Companies across the globe are delving into their own production processes to secure supplies to their customers. For example, through nearshoring; outsourcing production to a country that is relatively close. They are also looking at resource use. Shipping carrier Maersk reports in a recent report that over 67% of global manufacturers and retailers worldwide have shifted sourcing of raw materials and semi-finished products.

Taking environmental aspects into account

We cannot and do not want to stop globalisation altogether. But by making informed choices, we can reduce the burden on the environment. Investors can support this process by choosing companies that take environmental aspects into account throughout their supply chains. When our analysts assess sustainable investments, companies that seek to minimise their carbon footprint throughout the production chain have an edge. Consumers also initiate change through their spending. By choosing local products more often, for instance. As long as not all market players have to comply with the same requirements, local products currently tend to be more expensive. But this is expected to change. The proposed European carbon border tax, which taxes CO₂ emissions, is one of the measures to properly price products from other countries.

New phase in globalisation

In this new phase of globalisation, companies are encouraged to invest in more sustainable and energy-efficient production processes. Especially for globally operating firms, shortening these production processes can be attractive. This way, companies can reduce the negative consequences of globalisation, such as high costs for CO₂ emissions, production problems due to political unrest, reputational damage (for these companies) and damage to the local environment.

We invest in companies that are at the forefront of the use of renewable energy and sustainable packaging material, that embrace responsible land use and opt for nearshoring. By preserving the good aspects of globalisation and limiting its environmental impact, we can optimise world trade. This does not only benefit the environment, but the whole world.

**Saved entries**
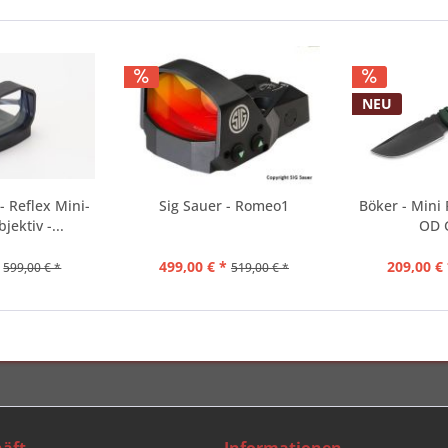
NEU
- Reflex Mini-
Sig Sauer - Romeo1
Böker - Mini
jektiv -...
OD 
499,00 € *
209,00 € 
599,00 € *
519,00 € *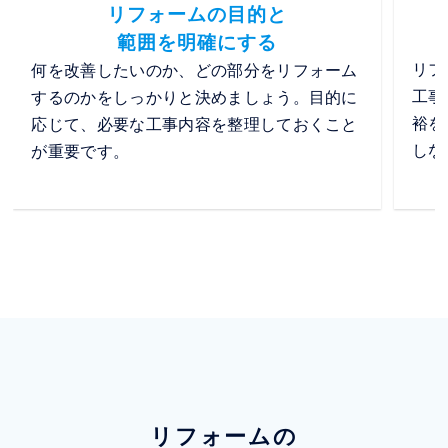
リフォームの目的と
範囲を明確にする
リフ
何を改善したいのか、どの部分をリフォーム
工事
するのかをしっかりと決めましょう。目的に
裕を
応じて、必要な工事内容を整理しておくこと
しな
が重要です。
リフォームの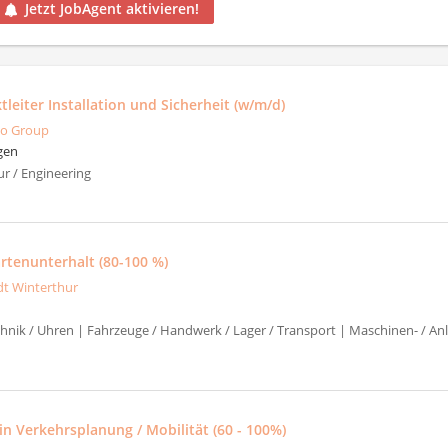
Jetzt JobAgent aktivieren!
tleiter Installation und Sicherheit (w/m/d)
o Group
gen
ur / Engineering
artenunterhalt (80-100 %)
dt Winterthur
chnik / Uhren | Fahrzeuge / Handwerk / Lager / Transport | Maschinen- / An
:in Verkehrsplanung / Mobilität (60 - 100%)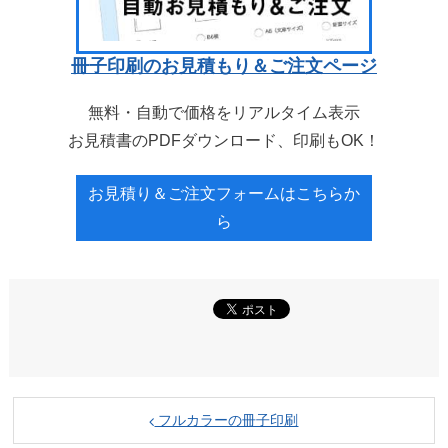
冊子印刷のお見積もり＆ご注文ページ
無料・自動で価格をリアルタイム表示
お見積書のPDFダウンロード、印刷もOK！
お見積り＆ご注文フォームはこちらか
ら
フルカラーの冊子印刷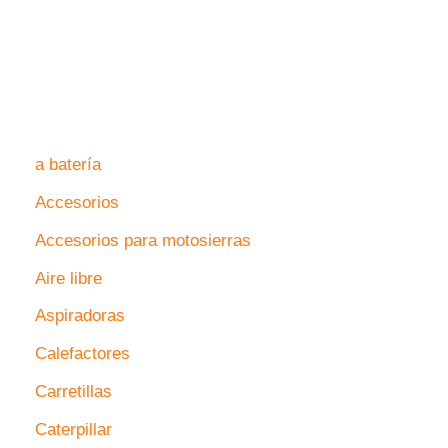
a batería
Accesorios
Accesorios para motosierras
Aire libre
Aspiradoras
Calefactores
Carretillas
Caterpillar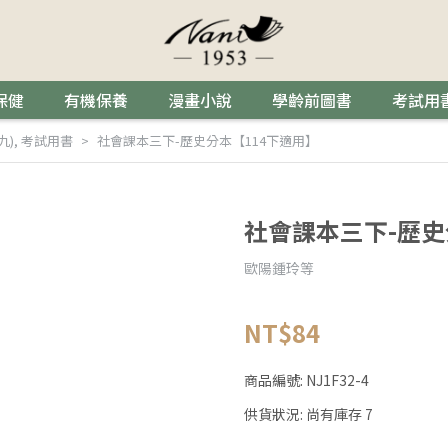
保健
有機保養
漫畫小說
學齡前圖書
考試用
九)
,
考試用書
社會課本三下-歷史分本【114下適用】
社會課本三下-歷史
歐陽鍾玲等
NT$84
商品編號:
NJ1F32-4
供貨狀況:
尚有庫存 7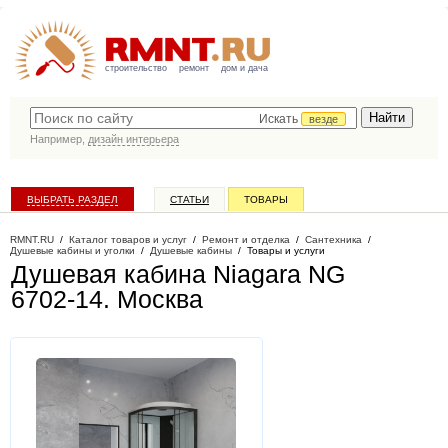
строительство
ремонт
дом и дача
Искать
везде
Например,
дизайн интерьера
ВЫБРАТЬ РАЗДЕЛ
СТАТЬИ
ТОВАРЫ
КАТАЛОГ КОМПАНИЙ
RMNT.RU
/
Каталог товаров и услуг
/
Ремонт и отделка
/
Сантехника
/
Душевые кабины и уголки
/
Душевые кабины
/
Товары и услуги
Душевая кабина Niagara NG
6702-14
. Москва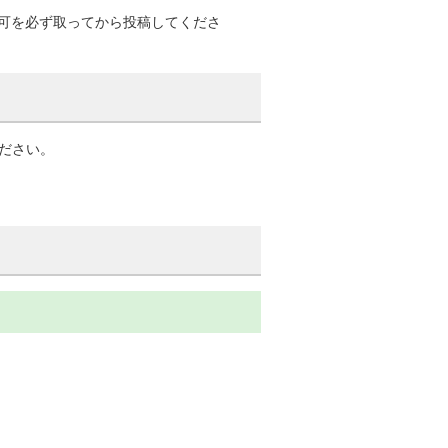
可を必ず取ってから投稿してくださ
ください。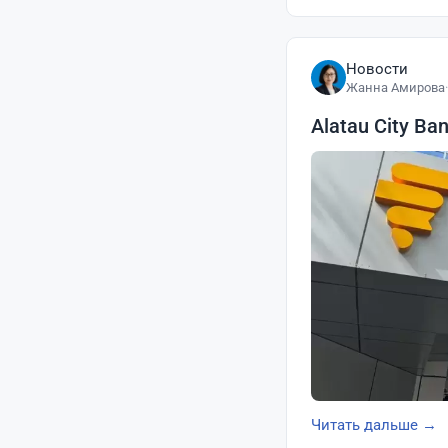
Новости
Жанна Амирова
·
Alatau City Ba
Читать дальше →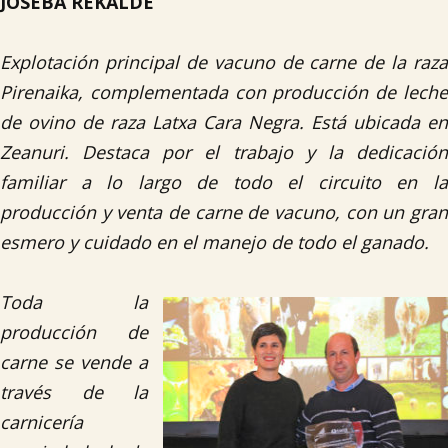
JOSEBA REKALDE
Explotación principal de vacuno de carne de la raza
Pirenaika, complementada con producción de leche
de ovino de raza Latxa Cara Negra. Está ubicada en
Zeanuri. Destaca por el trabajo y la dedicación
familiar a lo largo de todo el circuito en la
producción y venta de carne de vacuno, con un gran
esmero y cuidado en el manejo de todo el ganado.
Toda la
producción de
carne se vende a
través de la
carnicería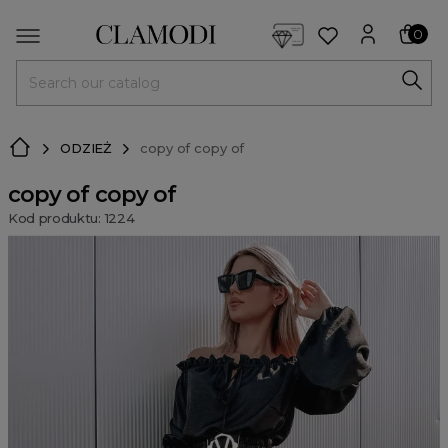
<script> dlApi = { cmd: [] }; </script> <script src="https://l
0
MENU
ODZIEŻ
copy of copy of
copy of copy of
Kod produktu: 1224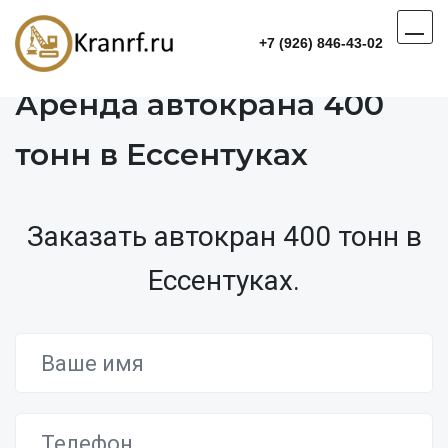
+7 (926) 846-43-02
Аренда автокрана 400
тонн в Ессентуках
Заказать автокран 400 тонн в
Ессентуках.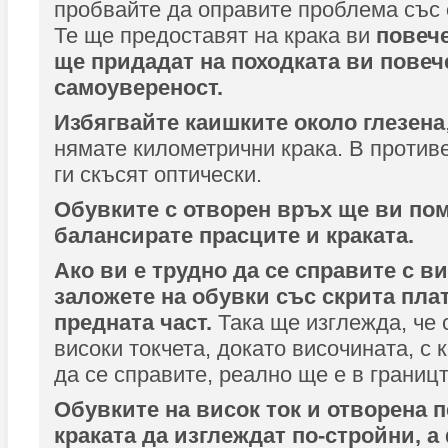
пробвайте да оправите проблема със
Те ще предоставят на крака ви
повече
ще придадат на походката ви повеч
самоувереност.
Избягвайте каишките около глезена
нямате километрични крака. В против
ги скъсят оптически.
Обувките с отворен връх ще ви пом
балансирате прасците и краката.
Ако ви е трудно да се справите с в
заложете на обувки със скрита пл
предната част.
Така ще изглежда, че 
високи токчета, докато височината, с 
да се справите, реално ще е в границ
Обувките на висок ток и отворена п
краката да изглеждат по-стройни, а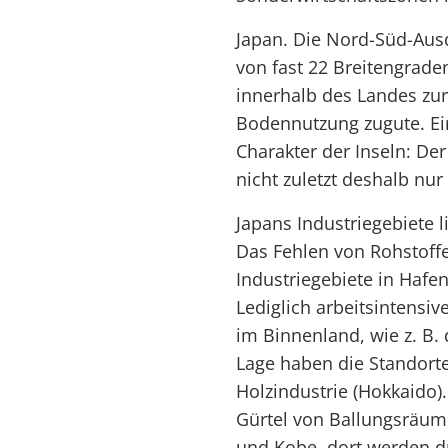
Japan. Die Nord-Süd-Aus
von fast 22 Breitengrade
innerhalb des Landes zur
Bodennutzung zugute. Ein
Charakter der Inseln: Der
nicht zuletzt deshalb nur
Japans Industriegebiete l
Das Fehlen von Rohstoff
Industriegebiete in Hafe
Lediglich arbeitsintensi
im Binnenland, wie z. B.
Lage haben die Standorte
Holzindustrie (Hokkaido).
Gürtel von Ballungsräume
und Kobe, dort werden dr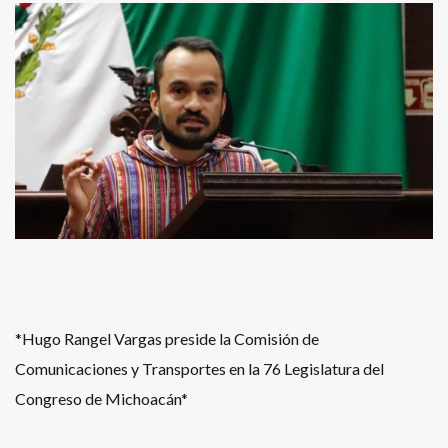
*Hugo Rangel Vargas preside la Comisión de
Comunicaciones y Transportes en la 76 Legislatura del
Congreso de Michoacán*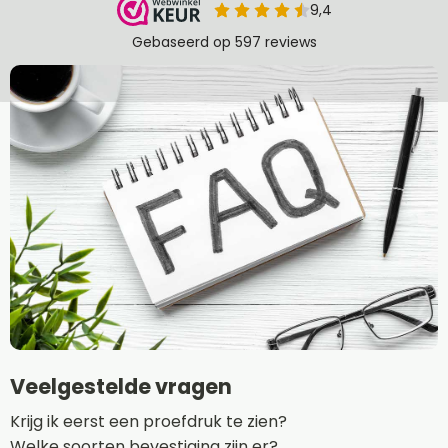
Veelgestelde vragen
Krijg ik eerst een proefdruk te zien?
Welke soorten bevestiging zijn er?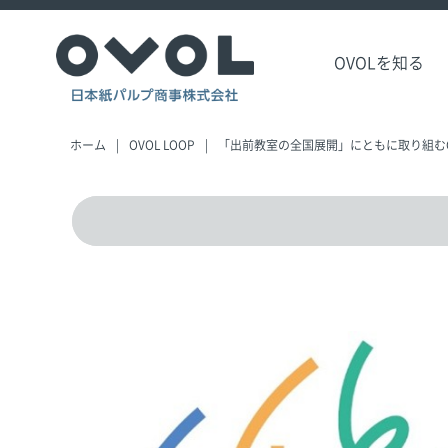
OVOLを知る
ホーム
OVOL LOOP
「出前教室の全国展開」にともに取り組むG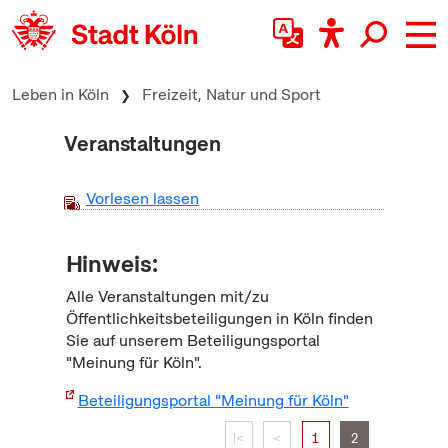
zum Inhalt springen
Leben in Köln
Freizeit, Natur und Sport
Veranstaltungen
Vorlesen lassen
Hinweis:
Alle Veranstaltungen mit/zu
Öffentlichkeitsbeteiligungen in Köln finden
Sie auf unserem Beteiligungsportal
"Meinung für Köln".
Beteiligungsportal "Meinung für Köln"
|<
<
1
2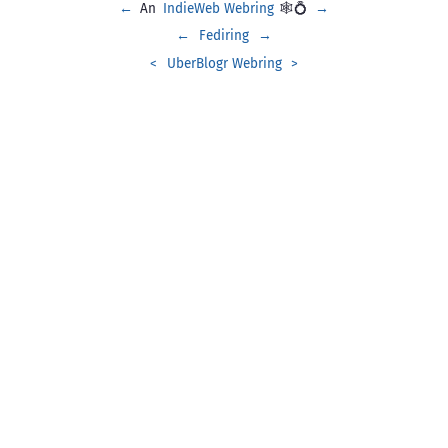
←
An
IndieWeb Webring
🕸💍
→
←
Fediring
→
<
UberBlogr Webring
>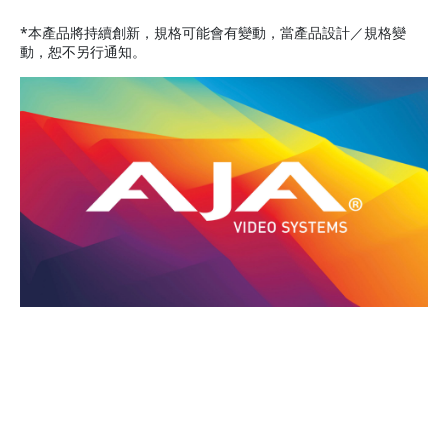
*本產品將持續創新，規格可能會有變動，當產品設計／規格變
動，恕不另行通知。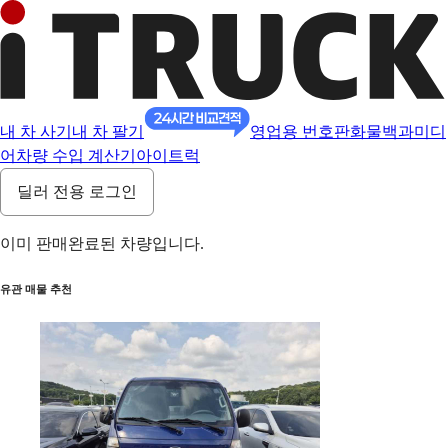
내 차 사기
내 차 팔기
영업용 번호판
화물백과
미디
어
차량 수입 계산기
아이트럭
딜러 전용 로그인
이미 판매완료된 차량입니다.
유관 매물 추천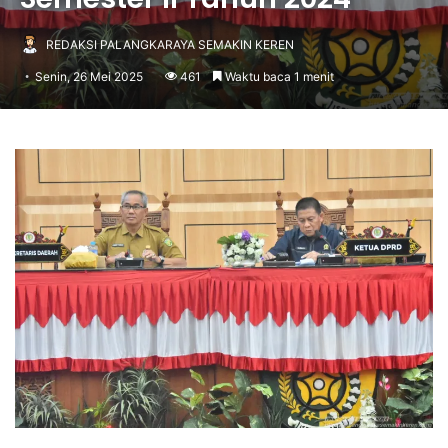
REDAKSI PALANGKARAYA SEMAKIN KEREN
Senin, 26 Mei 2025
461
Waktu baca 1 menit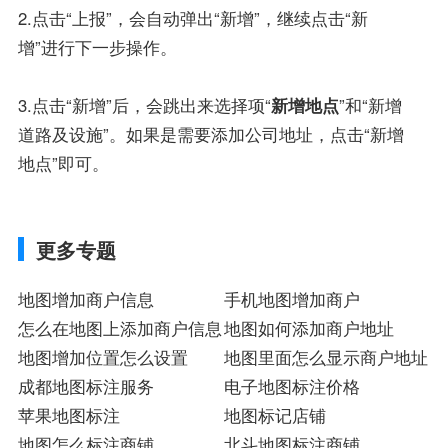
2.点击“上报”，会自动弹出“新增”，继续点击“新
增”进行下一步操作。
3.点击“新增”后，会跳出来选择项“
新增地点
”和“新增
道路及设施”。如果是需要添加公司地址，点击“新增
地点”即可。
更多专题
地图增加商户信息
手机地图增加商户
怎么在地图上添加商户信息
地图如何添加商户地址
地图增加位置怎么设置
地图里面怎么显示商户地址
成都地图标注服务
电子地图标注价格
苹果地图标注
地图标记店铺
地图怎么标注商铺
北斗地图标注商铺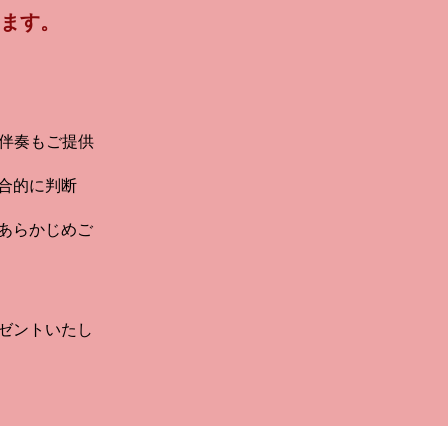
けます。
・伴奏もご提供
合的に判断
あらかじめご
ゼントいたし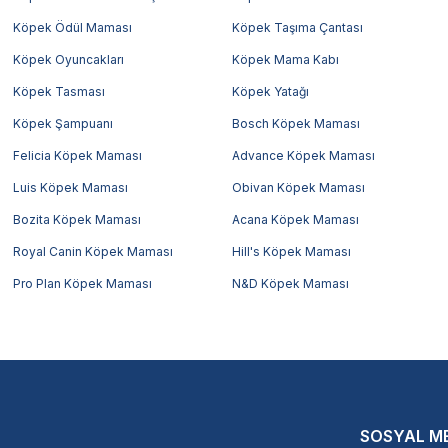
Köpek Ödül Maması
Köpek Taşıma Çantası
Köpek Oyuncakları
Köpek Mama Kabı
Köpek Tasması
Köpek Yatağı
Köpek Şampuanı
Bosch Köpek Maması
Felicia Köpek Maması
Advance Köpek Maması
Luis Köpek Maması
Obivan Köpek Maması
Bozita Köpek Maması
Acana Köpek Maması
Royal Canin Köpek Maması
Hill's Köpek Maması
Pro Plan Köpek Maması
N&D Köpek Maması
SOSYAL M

**Requirement**
Please rewrite the passage on globalization starting with "In this new" and going on through "the whole world.", putting "international trade" in place of "world trade". The records aren't needed for this.

**Answer box**
In this new phase of globalisation, companies are encouraged to invest in more sustainable and energy-efficient production processes. Especially for globally operating firms, shortening these production processes can be attractive. This way, companies can reduce the negative consequences of globalisation, such as high costs for CO₂ emissions, production problems due to political unrest, reputational damage (for these companies) and damage to the local environment.

We invest in companies that are at the forefront of the use of renewable energy and sustainable packaging material, that embrace responsible land use and opt for nearshoring. By preserving the good aspects of globalisation and limiting its environmental impact, we can optimise international trade. This does not only benefit the environment, but the whole world.